**The task**
Please begin with the line containing "List each element's" and reproduce each line exactly until the records below end, without any pictures.

[Document structure recognition data]
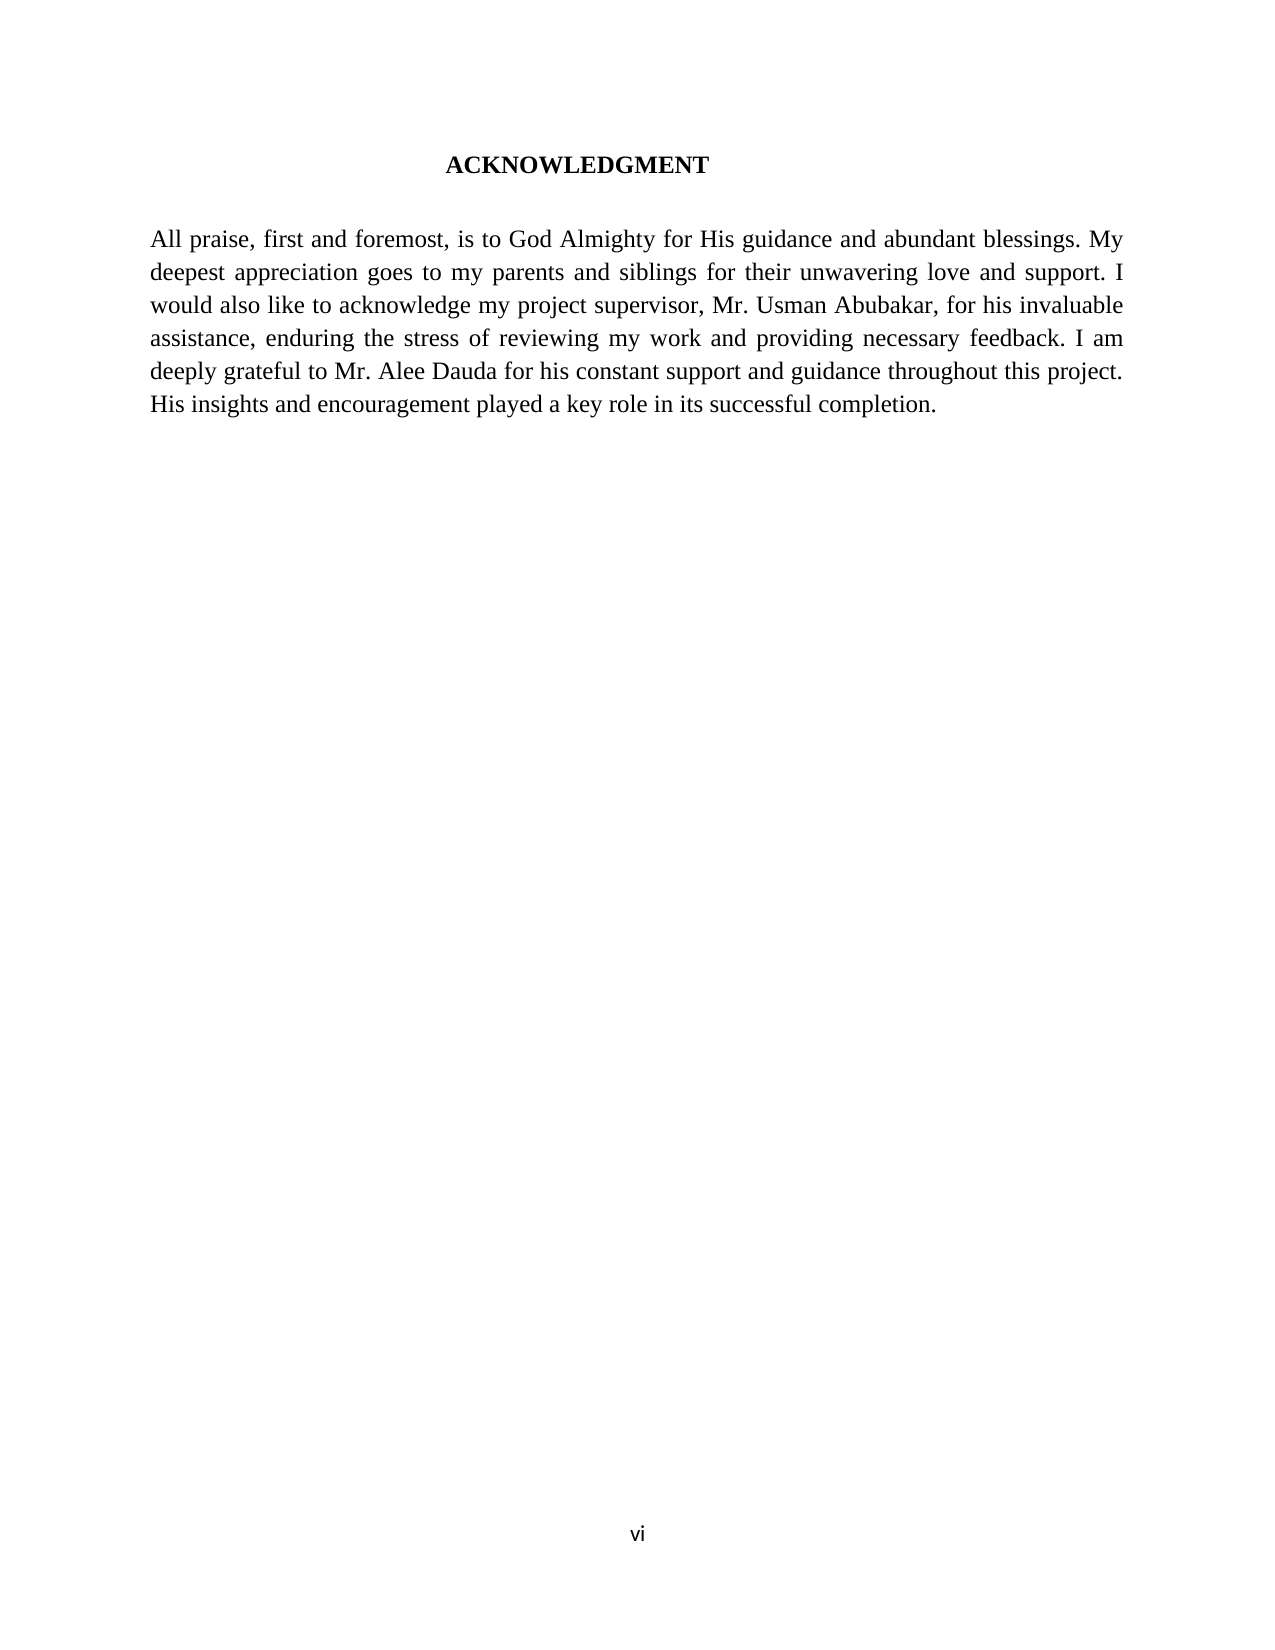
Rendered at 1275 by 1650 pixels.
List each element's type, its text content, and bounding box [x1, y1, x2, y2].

subtitle ACKNOWLEDGMENT [152, 150, 1125, 179]
text All praise, first and foremost, is to God Almighty for His guidance and abundant blessings. My deepest appreciation goes to my parents and siblings for their unwavering love and support. I would also like to acknowledge my project supervisor, Mr. Usman Abubakar, for his invaluable assistance, enduring the stress of reviewing my work and providing necessary feedback. I am deeply grateful to Mr. Alee Dauda for his constant support and guidance throughout this project. His insights and encouragement played a key role in its successful completion. [150, 224, 1125, 418]
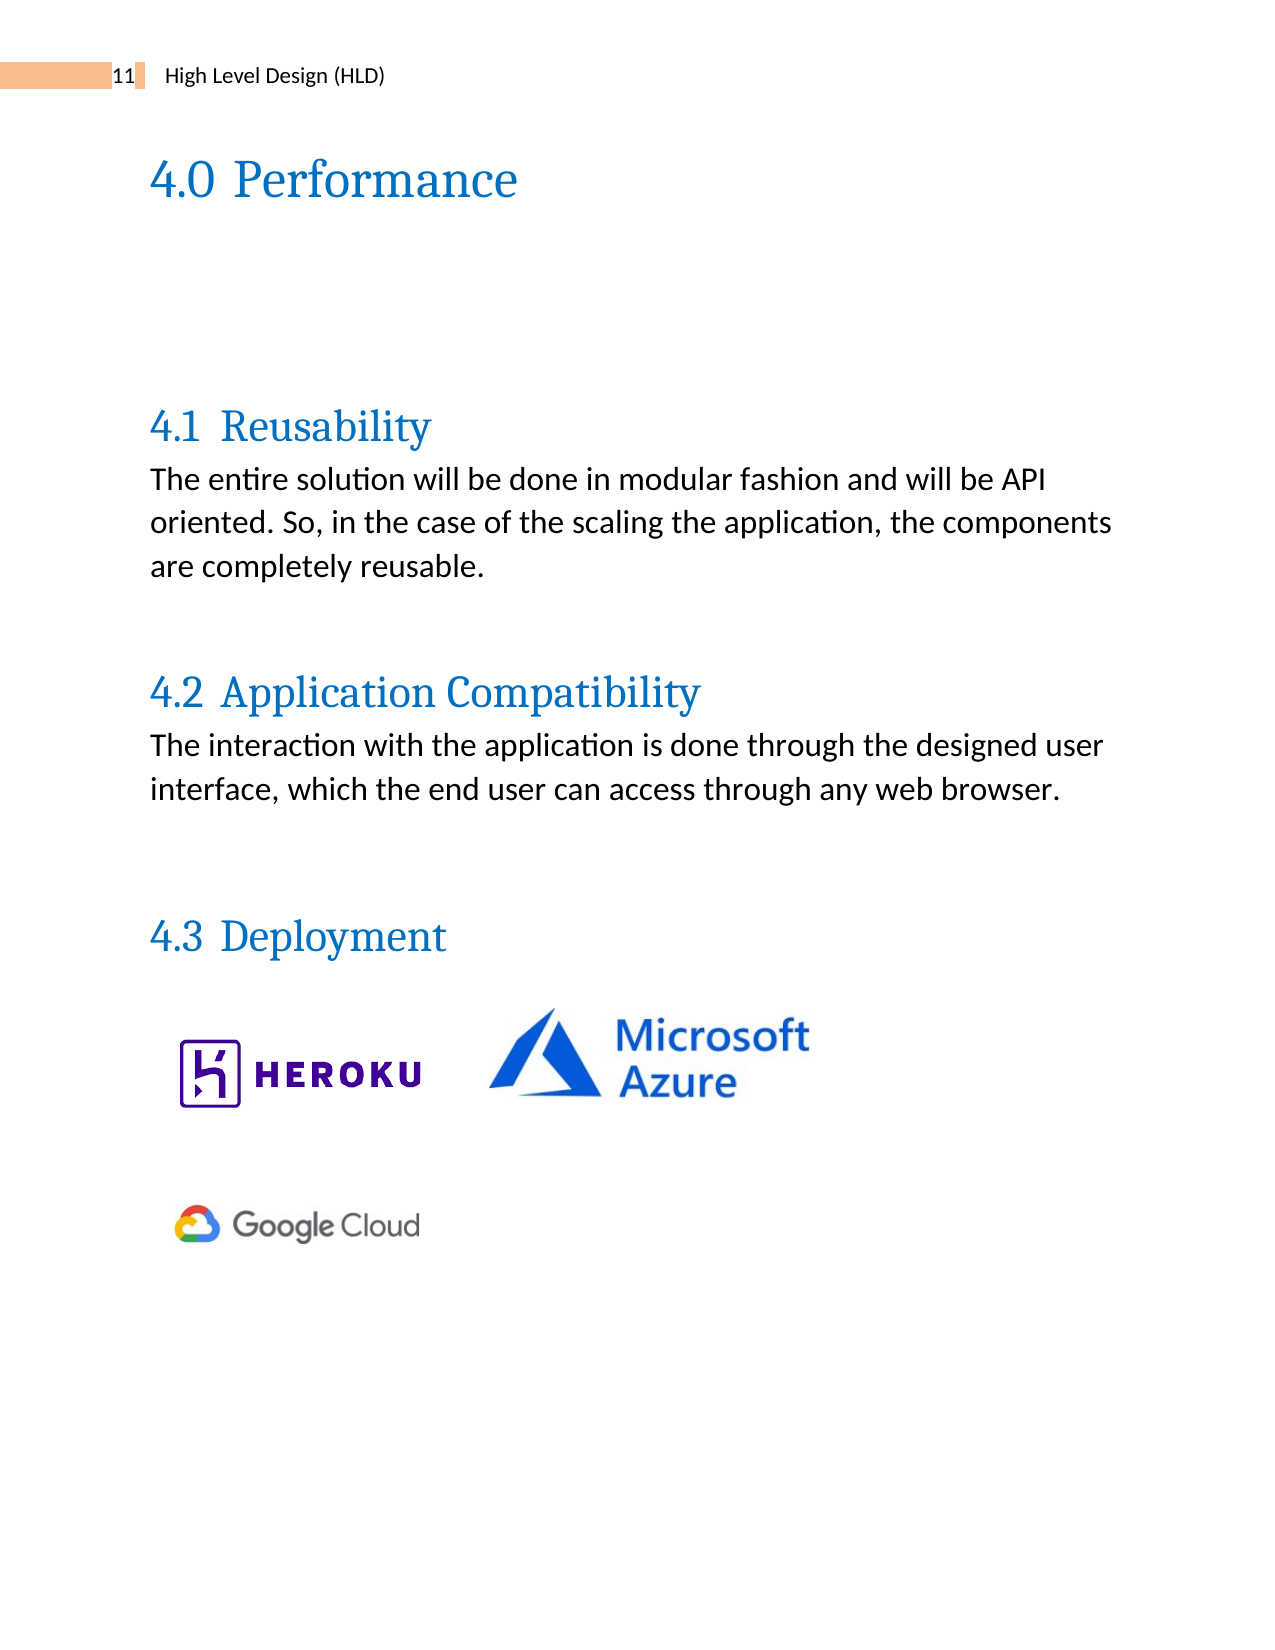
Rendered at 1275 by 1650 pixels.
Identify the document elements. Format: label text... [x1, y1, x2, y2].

**The completed task**
List each element's type, its text content, and bounding box [x1, y1, x2, y2].

subtitle ACKNOWLEDGMENT [152, 150, 1125, 179]
text All praise, first and foremost, is to God Almighty for His guidance and abundant blessings. My deepest appreciation goes to my parents and siblings for their unwavering love and support. I would also like to acknowledge my project supervisor, Mr. Usman Abubakar, for his invaluable assistance, enduring the stress of reviewing my work and providing necessary feedback. I am deeply grateful to Mr. Alee Dauda for his constant support and guidance throughout this project. His insights and encouragement played a key role in its successful completion. [150, 224, 1125, 418]
Rendered at 1275 by 1650 pixels.
Identify the document elements. Format: label text... [x1, y1, x2, y2].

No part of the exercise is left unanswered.